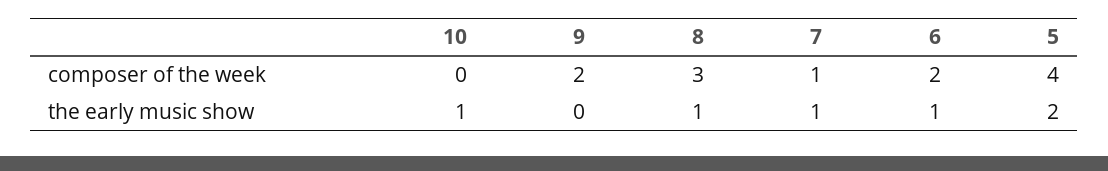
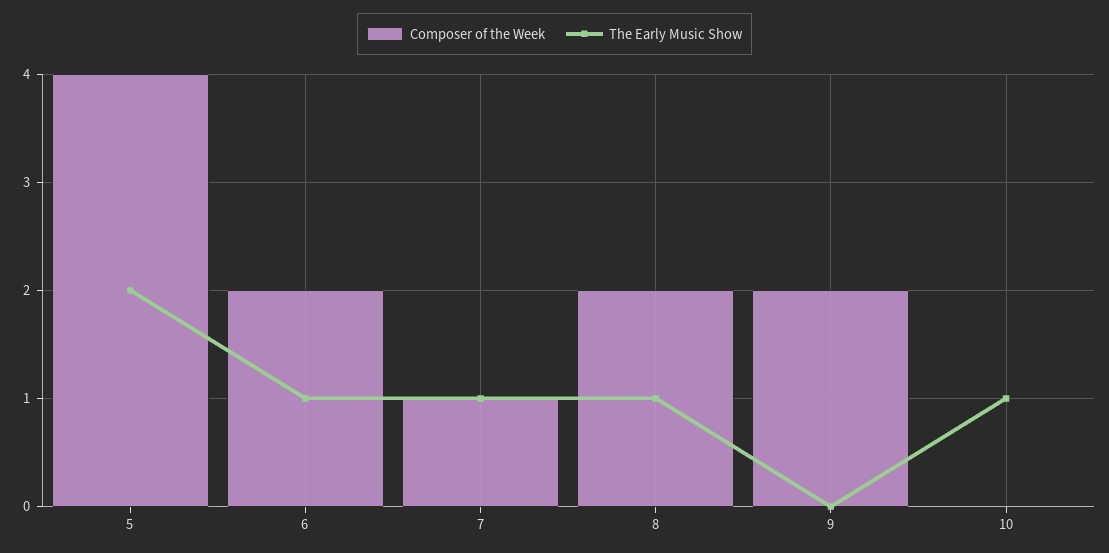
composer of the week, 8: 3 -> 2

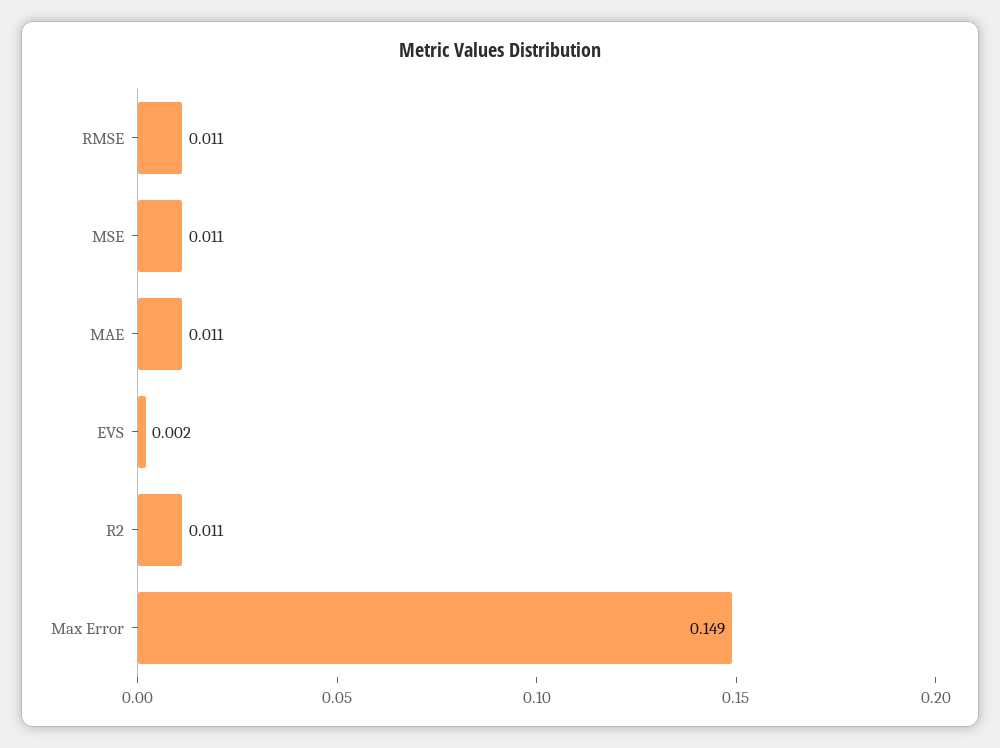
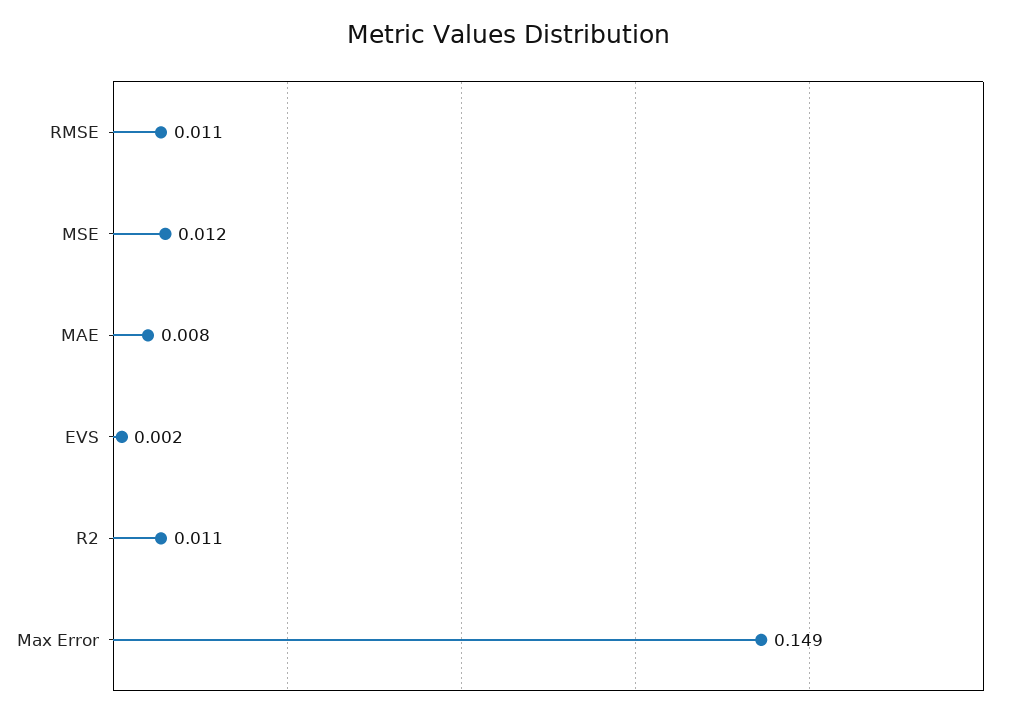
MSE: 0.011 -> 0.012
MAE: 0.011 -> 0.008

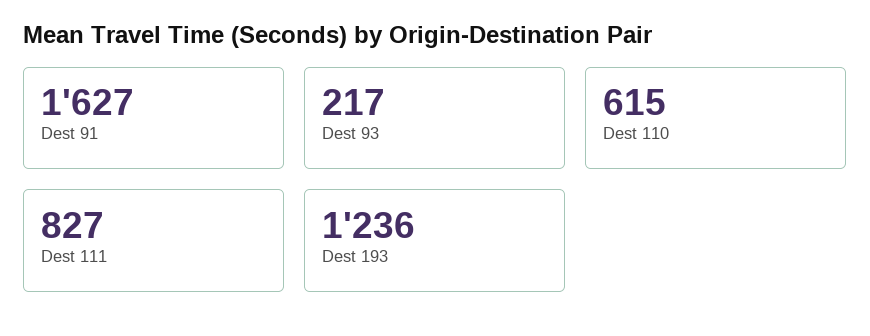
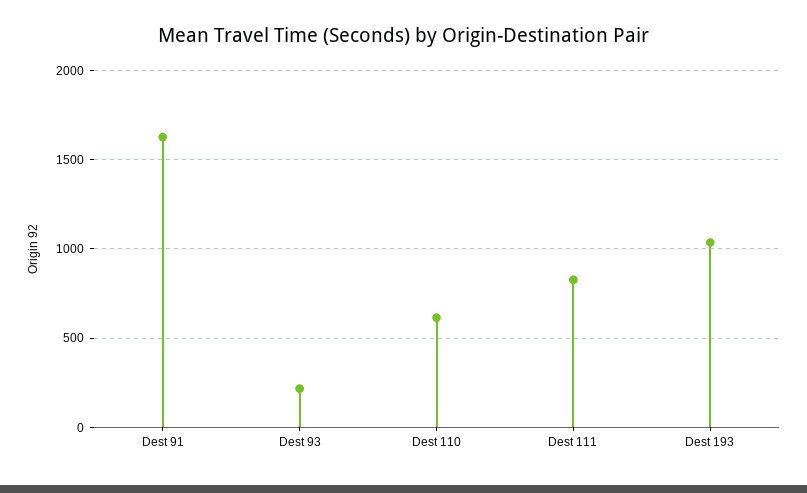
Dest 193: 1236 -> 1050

★ ★ ★ ★ ★

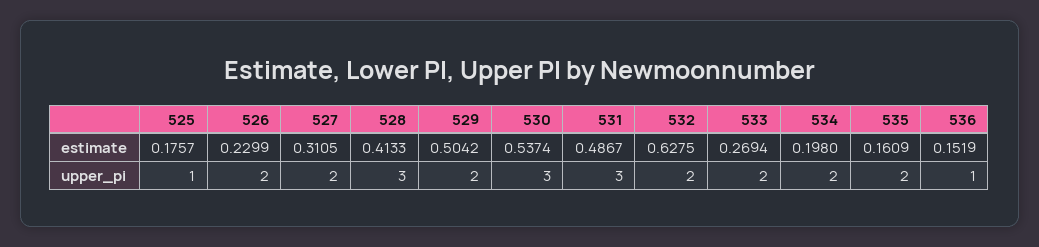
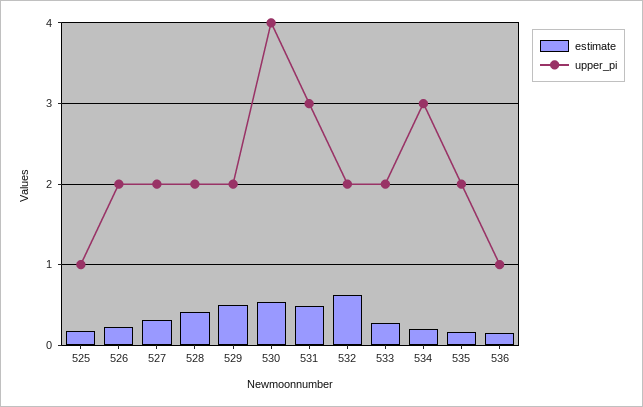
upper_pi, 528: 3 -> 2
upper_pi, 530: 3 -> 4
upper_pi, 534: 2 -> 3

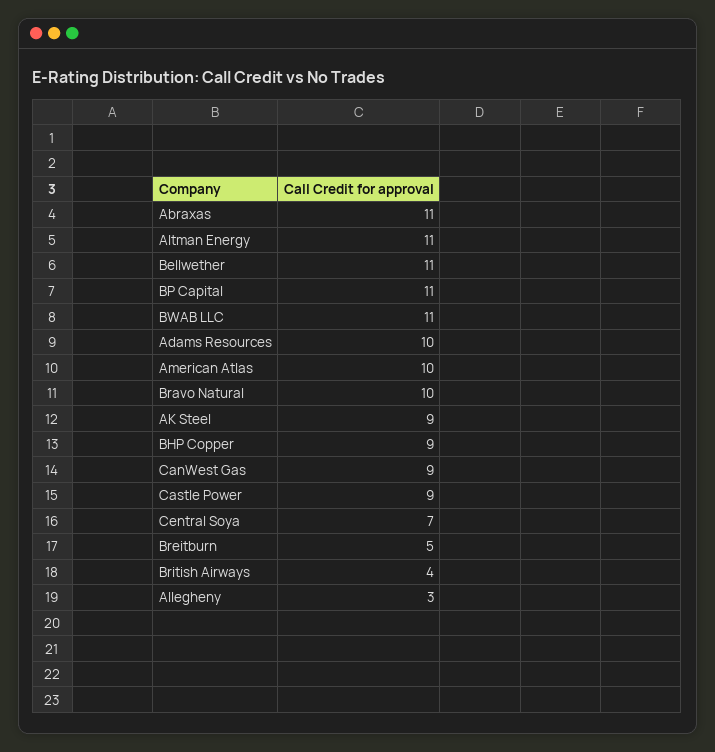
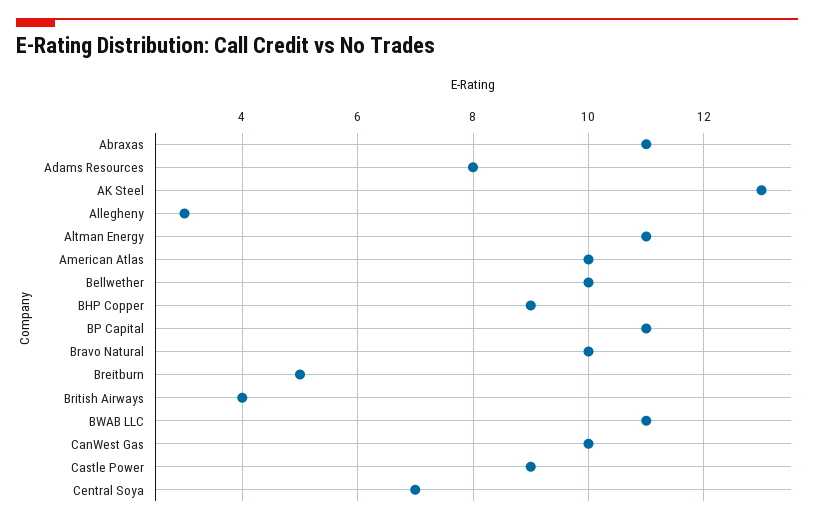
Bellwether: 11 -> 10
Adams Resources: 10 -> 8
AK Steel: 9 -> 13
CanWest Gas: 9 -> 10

★ ★ ★ ★ ★

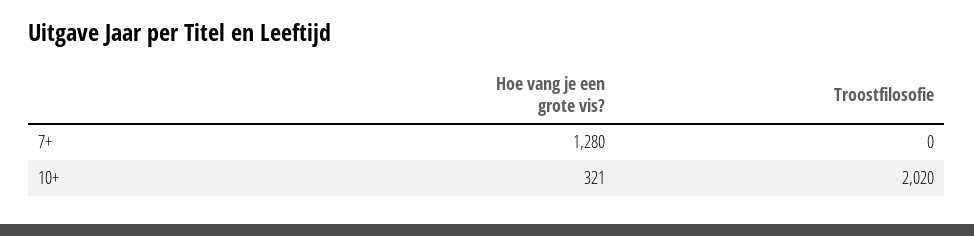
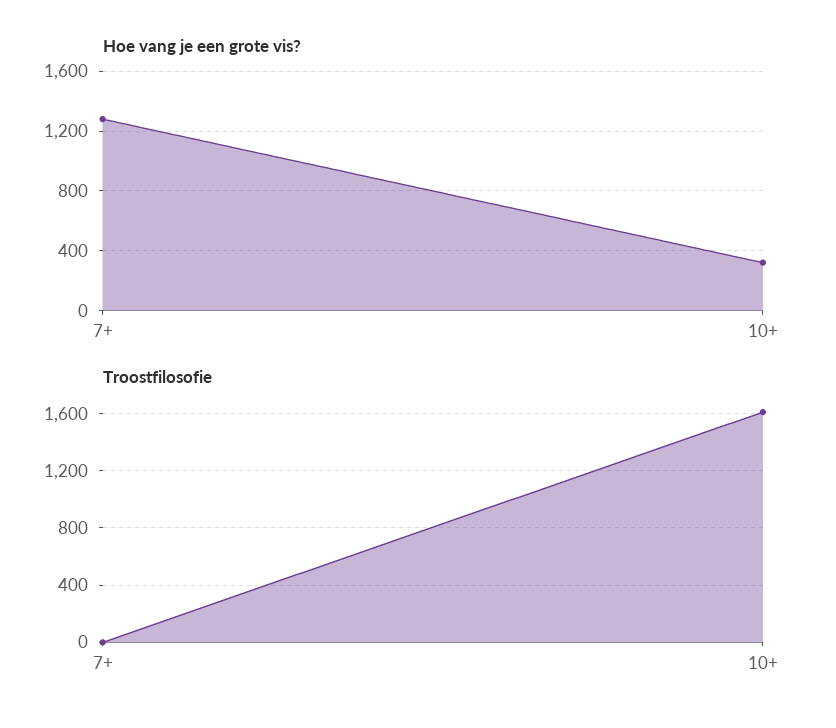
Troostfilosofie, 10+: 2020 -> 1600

★ ★ ★ ★ ★

Problem: Could you transcribe the entries above word for word, from the line with "Adams Resources: 10 -> 8" down to the line with "CanWest Gas: 9 -> 10", keeping both?

Task result:
Adams Resources: 10 -> 8
AK Steel: 9 -> 13
CanWest Gas: 9 -> 10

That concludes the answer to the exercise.